FIG. 3 is a graph illustrating the results of the initial charge-discharge test of the battery of EXAMPLE 4. In FIG. 3 , the ordinate indicates voltage (V) and the abscissa indicates capacity per mass (arbitrary unit). In EXAMPLE 4, Li₃YBr₂Cl₄was used as the solid electrolyte contained in the positive electrode material and as the solid electrolyte for the electrolyte layer. Li₃YBr₂Cl₂I₂was used as the solid electrolyte contained in the negative electrode material. That is, the solid electrolytes used in the battery of EXAMPLE 4 contained Li, M, and X. In the solid electrolytes, M is at least one selected from the group consisting of metal elements except Li, and metalloid elements, and X is at least one selected from the group consisting of F, Cl, Br, and I. From the results illustrated in FIG. 3 , it has been shown that the battery using the above materials alone as the solid electrolytes can operate stably. Furthermore, the solid electrolytes in the battery of EXAMPLE 4 did not contain sulfur. Thus, the battery of EXAMPLE 4 was free from generation of hydrogen sulfide gas and attained enhanced battery safety.
For example, the battery of the present disclosure may be used as an all-solid-state lithium secondary battery.

Claims

What is claimed is:

1. An electrode material comprising:

a first active material containing Li, Ti, and O;

a second active material containing Mo and O; and

a solid electrolyte.

2. The electrode material according to claim 1, wherein

the ratio of the mass of the first active material to the total mass of the first active material and the second active material is greater than or equal to 50% and less than or equal to 99%.

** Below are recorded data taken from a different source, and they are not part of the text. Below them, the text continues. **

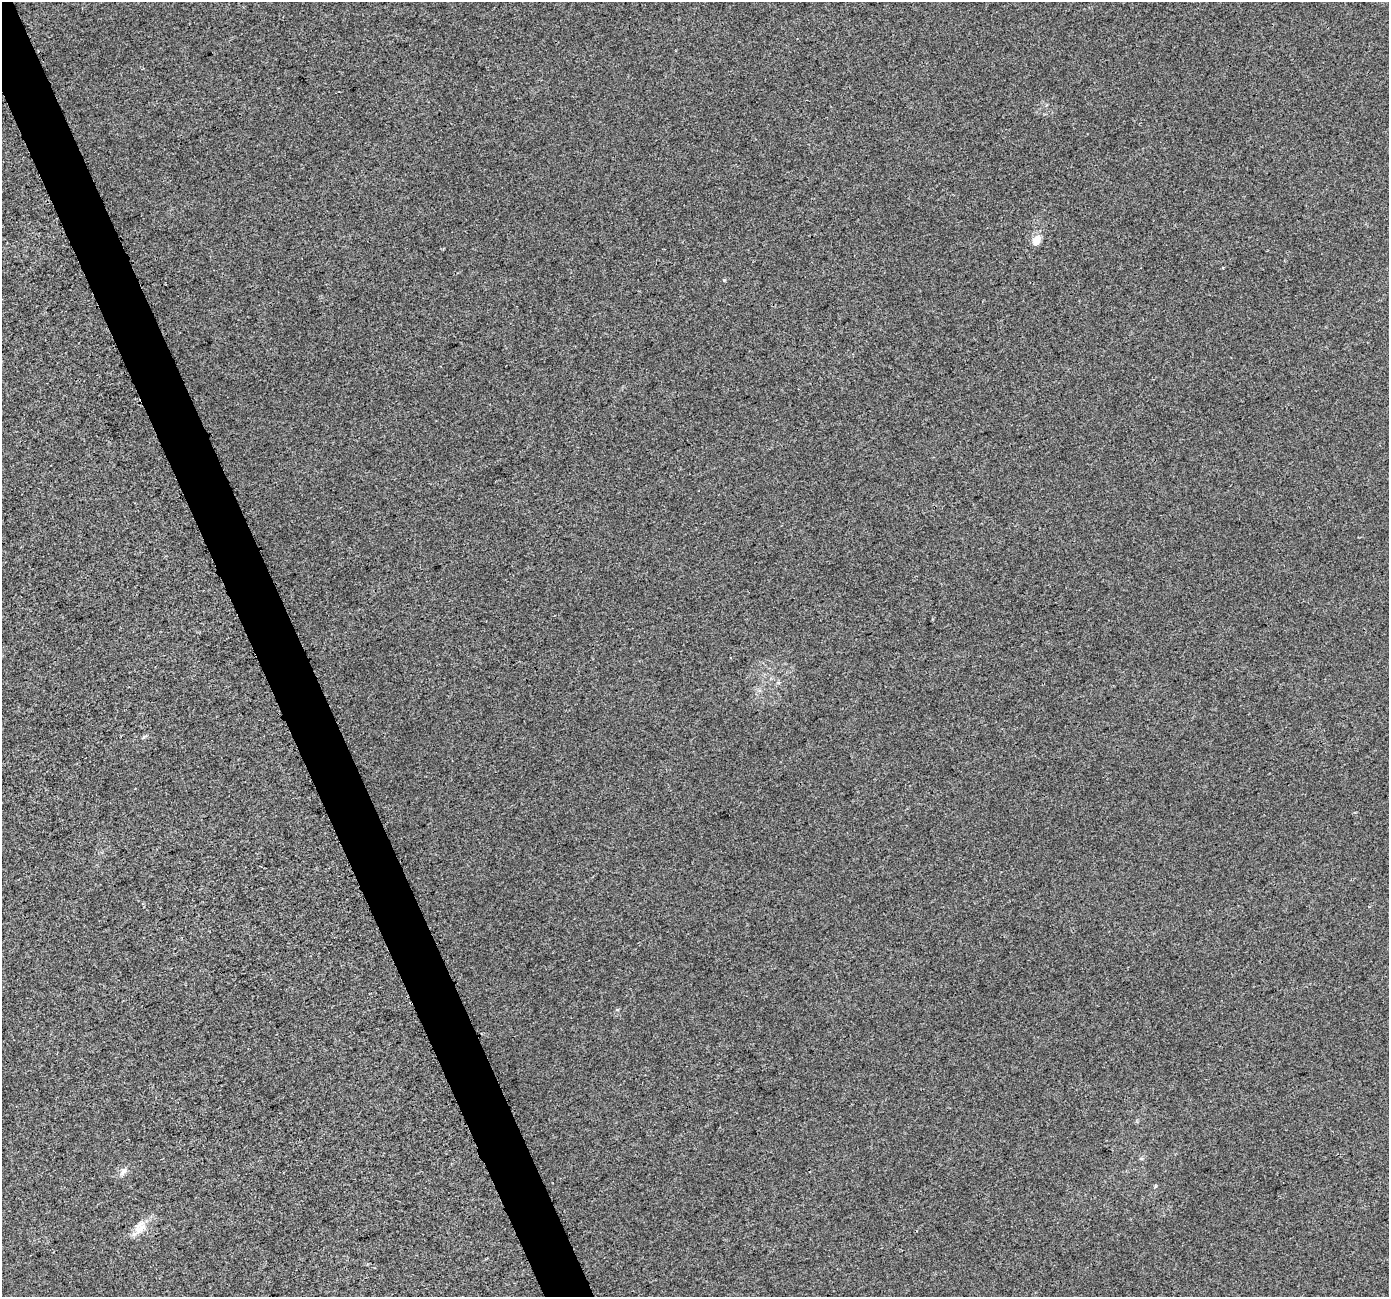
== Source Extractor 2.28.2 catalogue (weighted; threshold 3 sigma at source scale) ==
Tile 11 of 4 x 4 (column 3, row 3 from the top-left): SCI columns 2797-4183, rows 1455-2749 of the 5589 x 5441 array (HDU 1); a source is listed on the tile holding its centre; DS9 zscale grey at full resolution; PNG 1391 x 1299 px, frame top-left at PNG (2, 2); no overlay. Shown black and unused: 4% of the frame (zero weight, under 3 of 4 exposures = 2% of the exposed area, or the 3 px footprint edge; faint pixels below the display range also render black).
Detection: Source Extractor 2.28.2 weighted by HDU 2 'WHT'; one run over the whole footprint, this tile lists its part. Background 4.06e-04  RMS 0.0029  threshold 0.0129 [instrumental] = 3 sigma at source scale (4.5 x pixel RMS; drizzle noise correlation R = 1.50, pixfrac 1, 0.0396/0.0396 arcsec/px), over >= 5 px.
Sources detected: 3; all 3 listed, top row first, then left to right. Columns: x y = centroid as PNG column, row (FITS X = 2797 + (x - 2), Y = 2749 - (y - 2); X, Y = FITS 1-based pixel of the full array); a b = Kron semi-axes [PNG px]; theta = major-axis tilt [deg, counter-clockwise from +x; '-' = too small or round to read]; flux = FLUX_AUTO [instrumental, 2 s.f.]
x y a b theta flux
1036 240 14 9 65 2.2
124 1171 11 5 45 0.98
140 1227 20 13 55 3.4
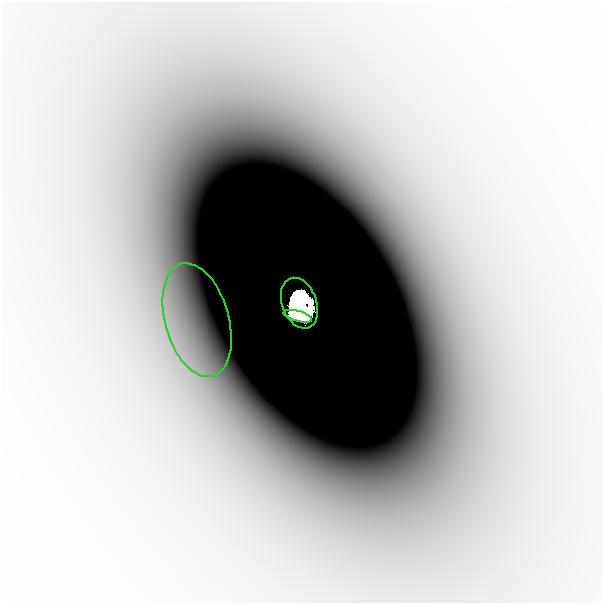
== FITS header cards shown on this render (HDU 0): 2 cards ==
NAXIS1  =                  601
NAXIS2  =                  601

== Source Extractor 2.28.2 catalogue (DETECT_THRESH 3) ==
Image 601 x 601 px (HDU 0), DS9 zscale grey, 1 PNG px = 1 image px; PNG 605 x 605 px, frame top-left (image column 1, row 601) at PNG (2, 2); each listed source drawn as its Kron ellipse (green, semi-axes under 4 px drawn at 4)
Background -1.04e-06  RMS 3.5e-07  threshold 1.06e-06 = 3 sigma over >= 5 px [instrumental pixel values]
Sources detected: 3; all 3 listed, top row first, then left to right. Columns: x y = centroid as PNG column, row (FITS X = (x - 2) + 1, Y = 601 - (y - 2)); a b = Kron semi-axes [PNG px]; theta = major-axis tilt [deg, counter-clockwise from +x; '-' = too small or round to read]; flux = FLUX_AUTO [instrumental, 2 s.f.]
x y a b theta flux
299 303 26 17 -69 12
298 316 14 5 -15 2.4
197 320 58 32 -74 0.003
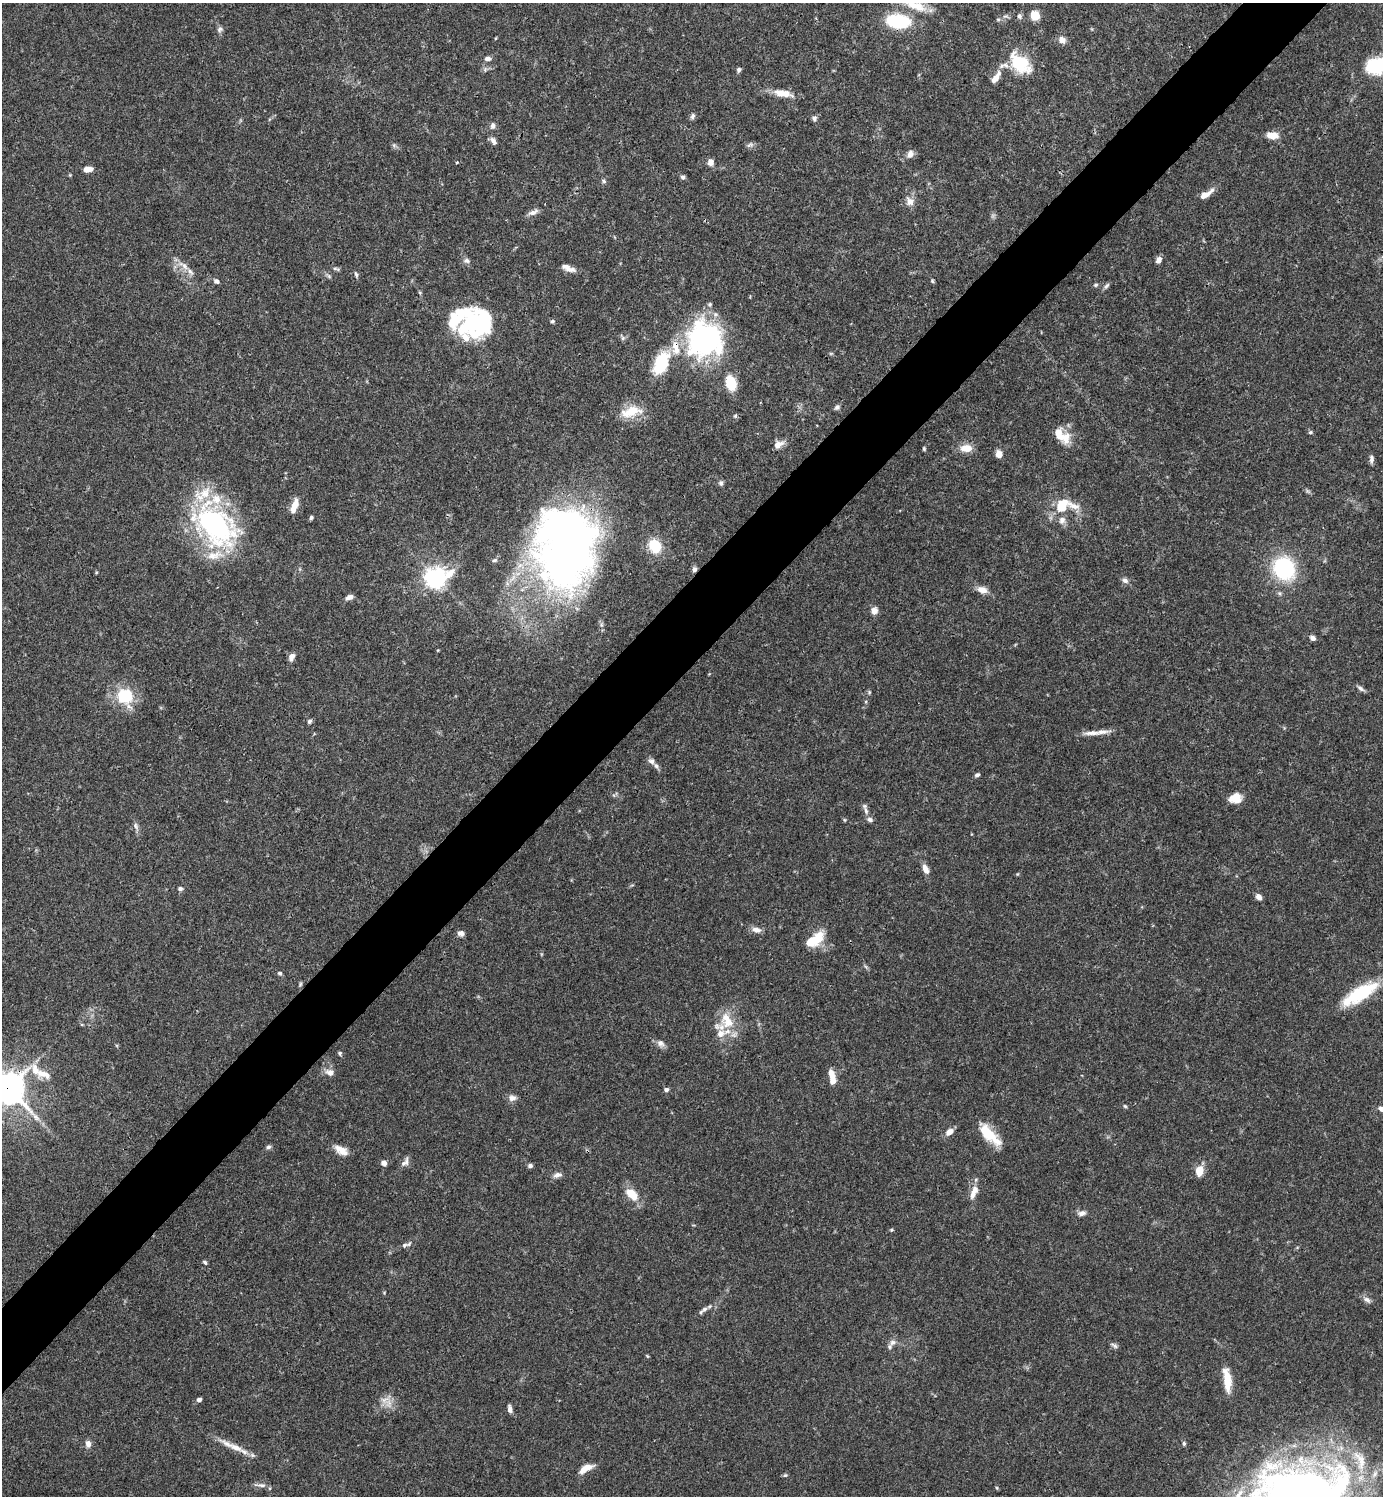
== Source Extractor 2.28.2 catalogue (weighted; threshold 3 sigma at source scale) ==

3. The electrode material according to claim 2, wherein

the ratio is greater than or equal to 70% and less than or equal to 95%.

4. The electrode material according to claim 1, wherein

the first active material comprises lithium titanium oxide.

5. The electrode material according to claim 4, wherein

the lithium titanium oxide comprises Li₄Ti₅O₁₂.

6. The electrode material according to claim 1, wherein

the second active material comprises molybdenum oxide.

7. The electrode material according to claim 6, wherein

the molybdenum oxide comprises MoO₂.

8. The electrode material according to claim 1, wherein

the solid electrolyte contains Li, M, and X,

M is at least one selected from the group consisting of metal elements except Li, and metalloid elements, and

X is at least one selected from the group consisting of F, Cl, Br, and I.

9. The electrode material according to claim 8, wherein

the solid electrolyte is represented by formula (1) below:

Li_αM_βX_γ Formula (1)

wherein α, β, and γ are each independently a value greater than 0.

10. The electrode material according to claim 9, wherein

the solid electrolyte comprises Li₃YBr₂Cl₂I₂.

11. The electrode material according to claim 8, wherein

the solid electrolyte does not contain sulfur.

12. A battery comprising:

a first electrode;

a second electrode; and

an electrolyte layer arranged between the first electrode and the second electrode, wherein

at least one selected from the group consisting of the first electrode and the second electrode comprises the electrode material described in claim 1.